---------- Texto de lectura
Tiene todas las características de un reality show de alto rating. Además, claro, tiene el componente de una enorme crisis económica para todo un país y un continente, con todo y devaluación del peso mexicano que nos hace sentir más identificados.

Sin embargo, hay otra historia en progreso que es mucho menos atractiva, menos accesible, por generarse ahora dentro de los terrenos estrictamente financieros, en un idioma incomprensible y en un mundo prácticamente desconocido.

Pero la crisis financiera que se está gestando en China puede tener alcances más letales que el peor desenlace que podamos pensar para la tragedia griega.

El Shanghai Composite Index, que es el principal indicador bursátil de ese país, ha caído algo así como 30% en tres semanas. Al menos 200 emisoras han suspendido sus cotizaciones ante la amenaza de que se derrumben hasta el piso.

El modelo chino parte de una intromisión gubernamental en todos los campos de la actividad económica y el mercado bursátil no es la excepción. No sólo interviniendo en el mercado con sus planes de liquidez, sino relajando su papel como regulador.

Resulta que en la laxitud de las reglas de pánico permiten que los inversionistas presenten como garantía prácticamente cualquier cosa, desde una casa habitación hasta un jarrón de la dinastía Ming.

Esta burbuja autoinducida, que llevó el mercado a ganar 150% el año pasado, no para sólo en la pinchadura de un mercado menor que no supo cómo administrar la abundancia; tiene implicaciones que alcanzan el crecimiento de la segunda economía más importante del mundo.
--------------------
---------- Sección de datos
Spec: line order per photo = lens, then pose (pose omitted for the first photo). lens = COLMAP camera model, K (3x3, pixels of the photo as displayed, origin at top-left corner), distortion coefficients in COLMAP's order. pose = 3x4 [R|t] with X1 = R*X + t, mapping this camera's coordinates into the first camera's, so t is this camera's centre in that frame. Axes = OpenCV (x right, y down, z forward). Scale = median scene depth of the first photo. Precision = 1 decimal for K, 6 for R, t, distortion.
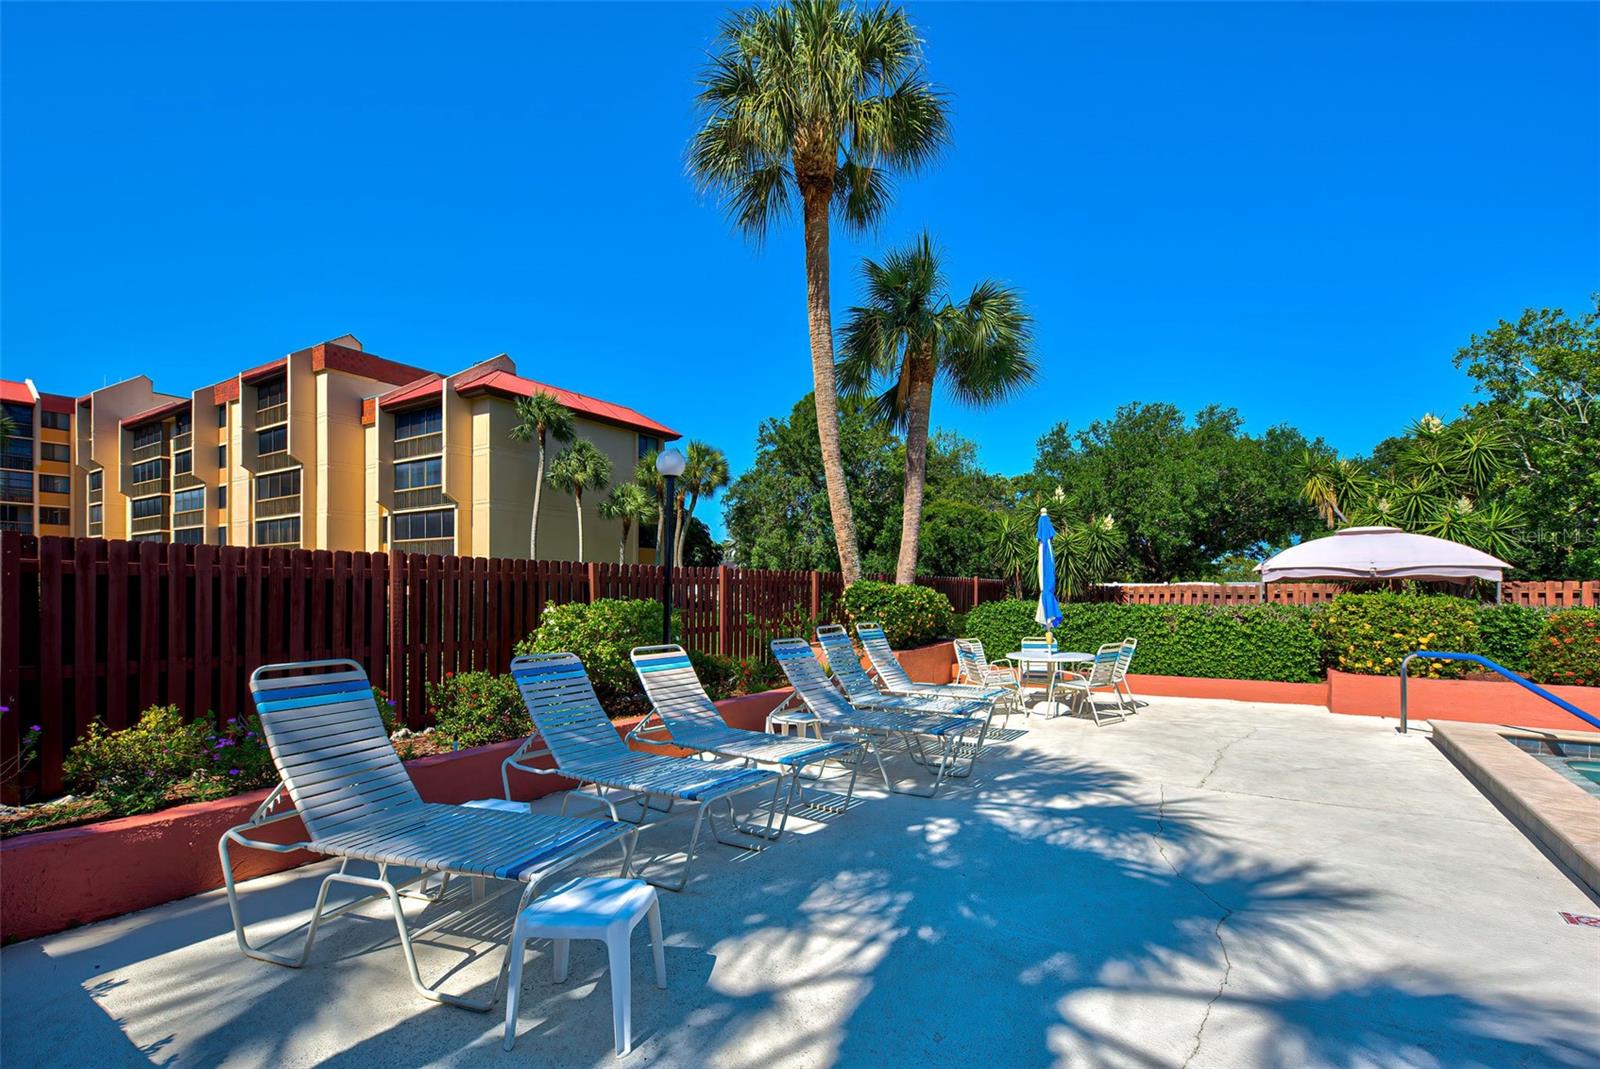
lens RADIAL K [[711.1, 0, 782.7], [0, 711.1, 580.7], [0, 0, 1]] dist [0.000082, -0.000680]
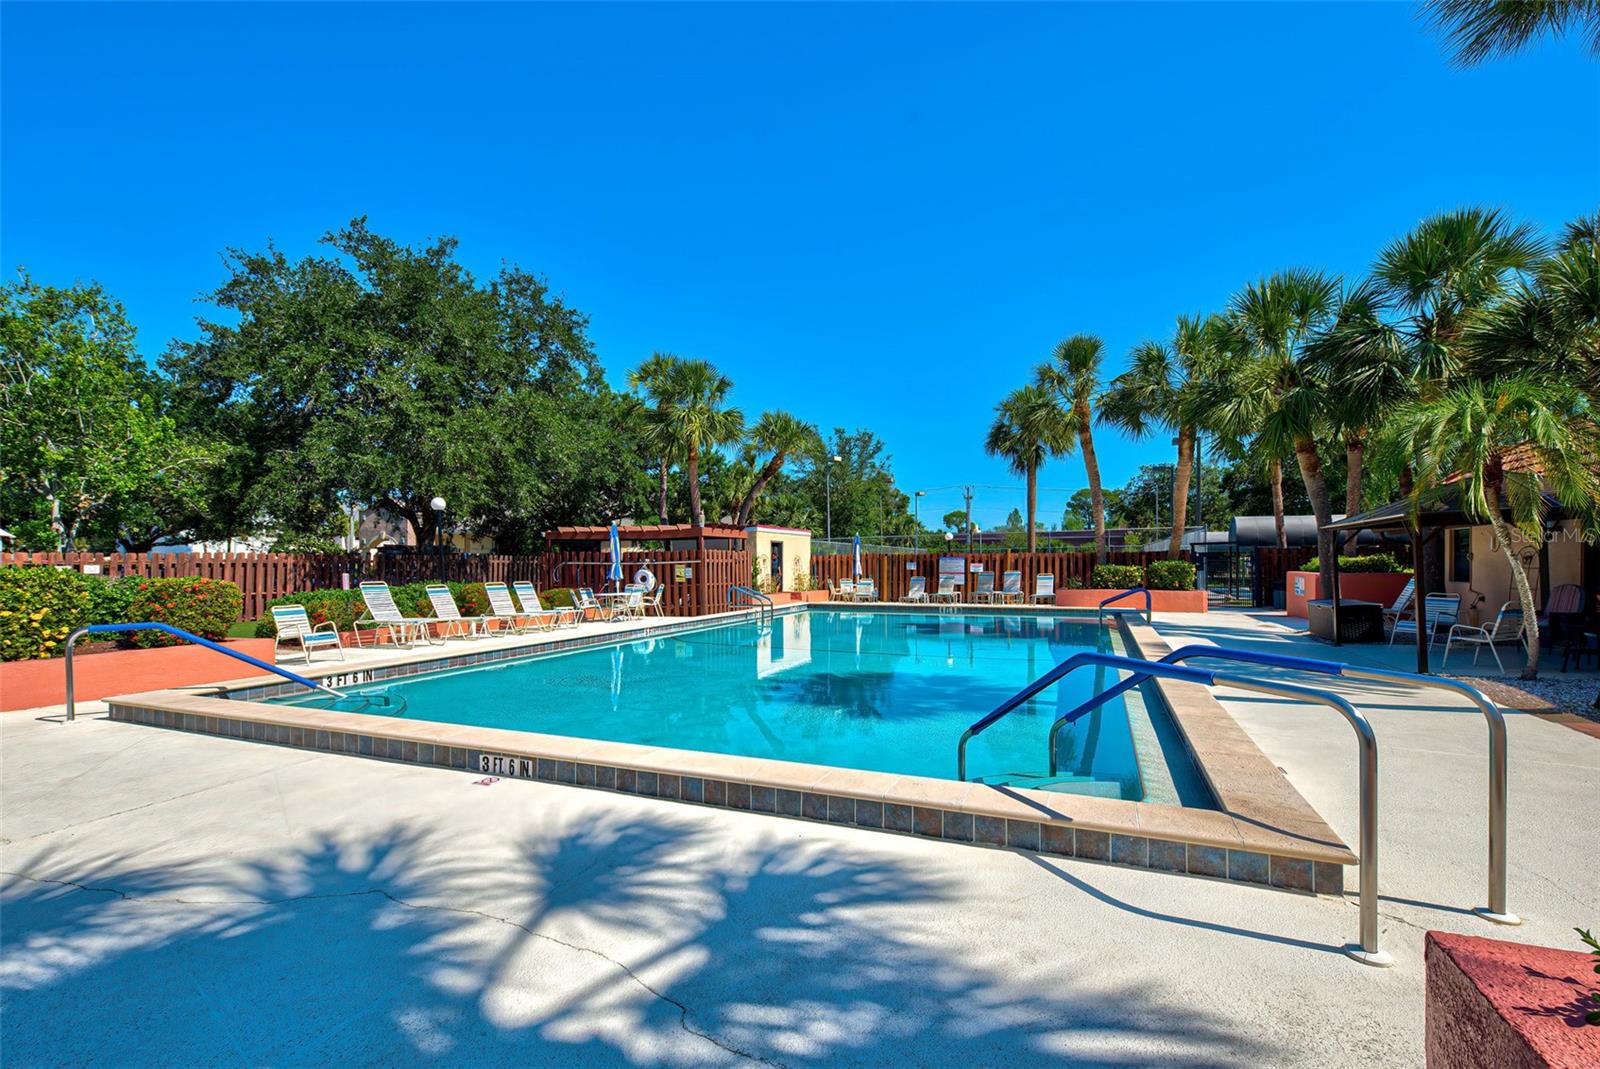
lens RADIAL K [[711.1, 0, 811.0], [0, 711.1, 570.0], [0, 0, 1]] dist [0.000082, -0.000680]
pose [[-0.217796, -0.014904, 0.975881, -0.154846], [-0.005886, 0.999885, 0.013957, 0.007839], [-0.975977, -0.002704, -0.217859, 0.243174]]
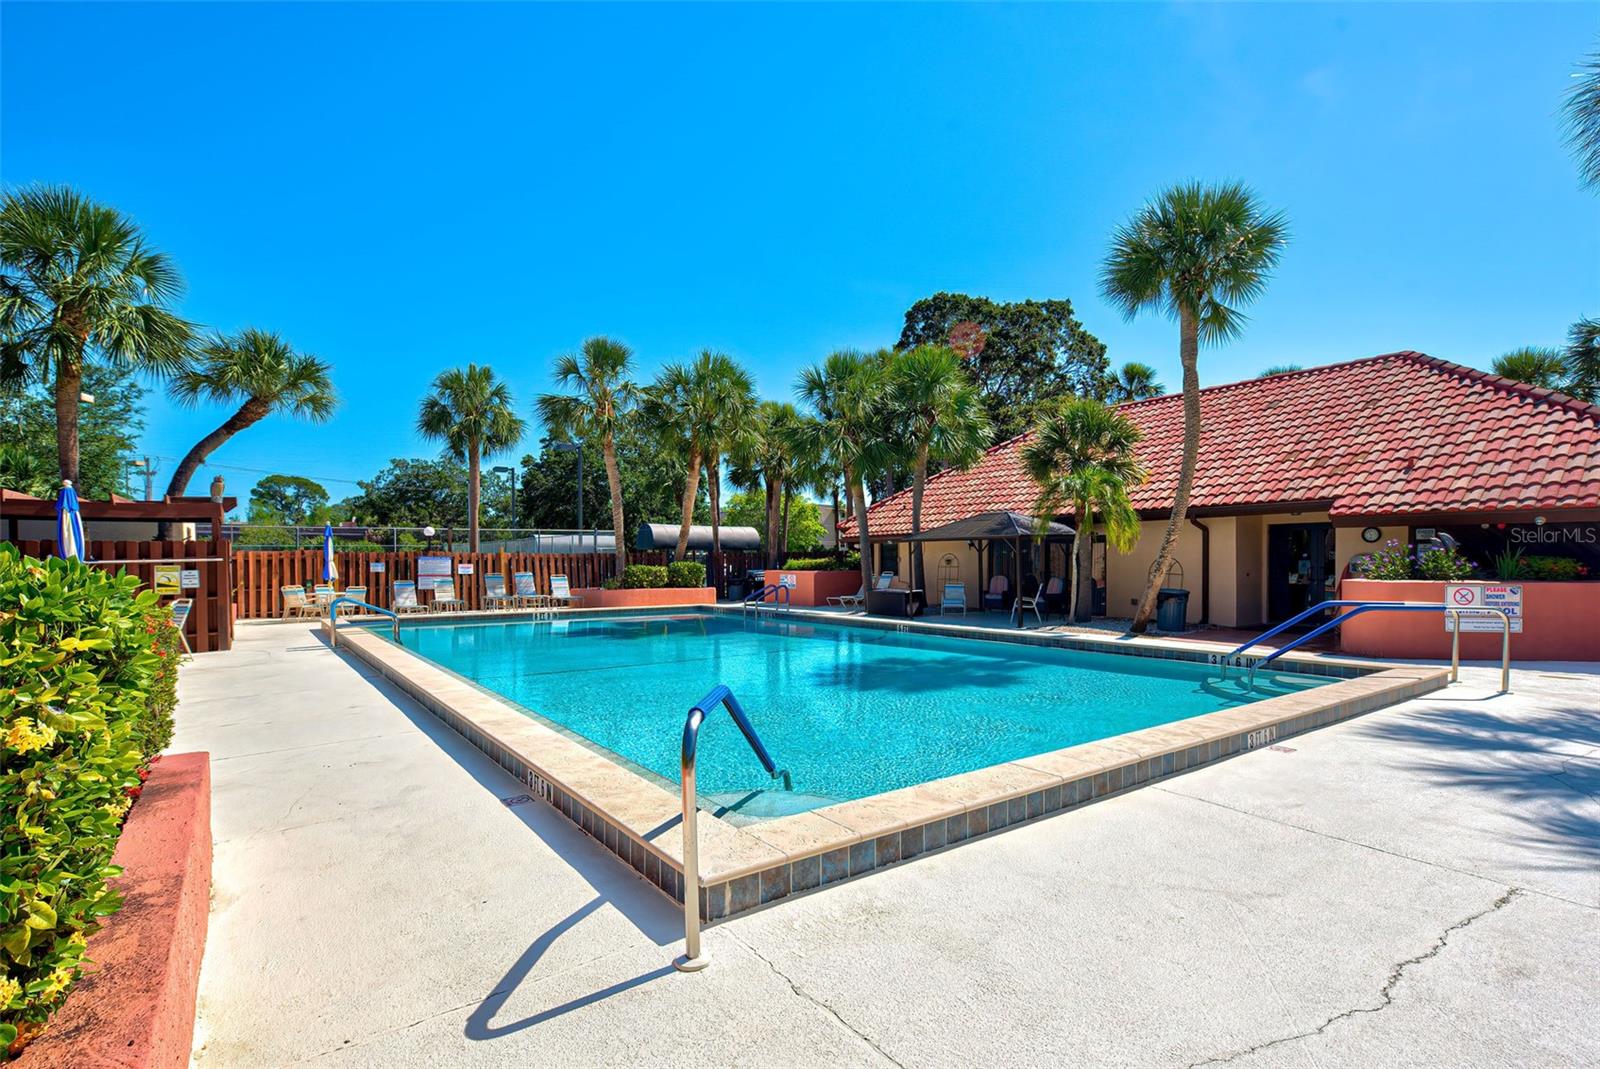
lens RADIAL K [[763.7, 0, 795.0], [0, 763.7, 551.0], [0, 0, 1]] dist [0.001372, 0.000093]
pose [[-0.948340, 0.000320, 0.317256, 0.603082], [-0.006775, 0.999751, -0.021260, 0.021507], [-0.317184, -0.022311, -0.948102, 1.125726]]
--------------------
• Tareas por realizar:
- A) Según el texto de lectura, ¿cuánto ha caído el Shanghai Composite Index y en qué plazo?
- B) Repita el fragmento del texto de lectura que comienza en "Tiene todas las" y termina en "sentir más identificados.".

• Respuestas esperadas:
- A) Algo así como un 30% en tres semanas.

- B)
Tiene todas las características de un reality show de alto rating. Además, claro, tiene el componente de una enorme crisis económica para todo un país y un continente, con todo y devaluación del peso mexicano que nos hace sentir más identificados.